▶ **Extracted data entries**:
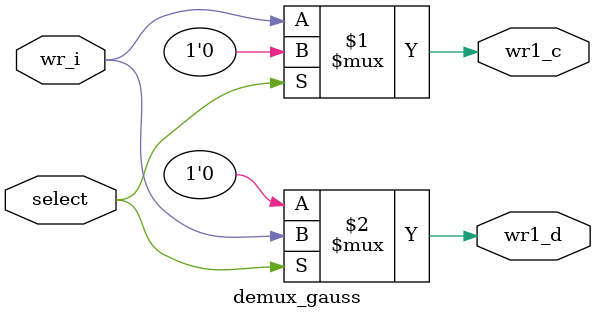
<source format=sv>
module demux_gauss (
    input logic select,
    input logic wr_i,
    output logic wr1_c, //control
    output logic wr1_d  //datos
);

    assign wr1_c = (select) ? 1'b0 : wr_i;
    assign wr1_d = (select) ? wr_i : 1'b0;

endmodule
</source>
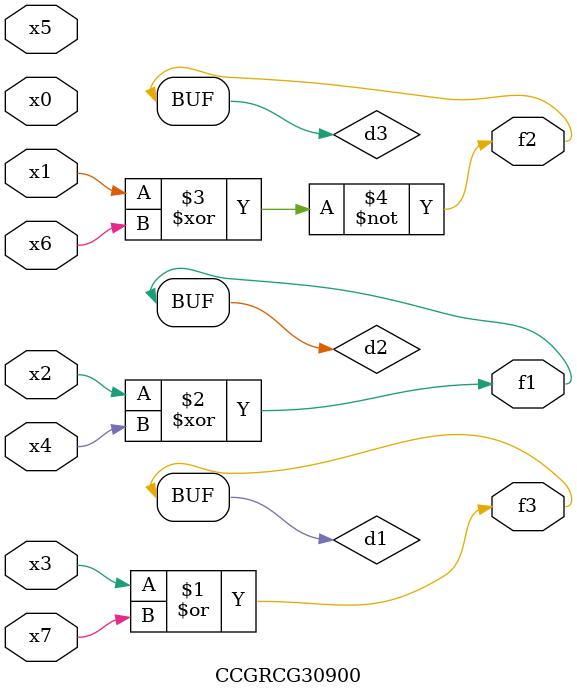
<source format=v>
module CCGRCG30900(
	input x0, x1, x2, x3, x4, x5, x6, x7,
	output f1, f2, f3
);

	wire d1, d2, d3;

	or (d1, x3, x7);
	xor (d2, x2, x4);
	xnor (d3, x1, x6);
	assign f1 = d2;
	assign f2 = d3;
	assign f3 = d1;
endmodule

</source>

▶ **Exercise**:
In the data above, please extract the lines from the first one through the line with "xnor (d3, x1, x6);", exactly, and keep pictures out.

▶ **Exercise solution**:
<source format=sv>
module demux_gauss (
    input logic select,
    input logic wr_i,
    output logic wr1_c, //control
    output logic wr1_d  //datos
);

    assign wr1_c = (select) ? 1'b0 : wr_i;
    assign wr1_d = (select) ? wr_i : 1'b0;

endmodule
</source>
<source format=v>
module CCGRCG30900(
	input x0, x1, x2, x3, x4, x5, x6, x7,
	output f1, f2, f3
);

	wire d1, d2, d3;

	or (d1, x3, x7);
	xor (d2, x2, x4);
	xnor (d3, x1, x6);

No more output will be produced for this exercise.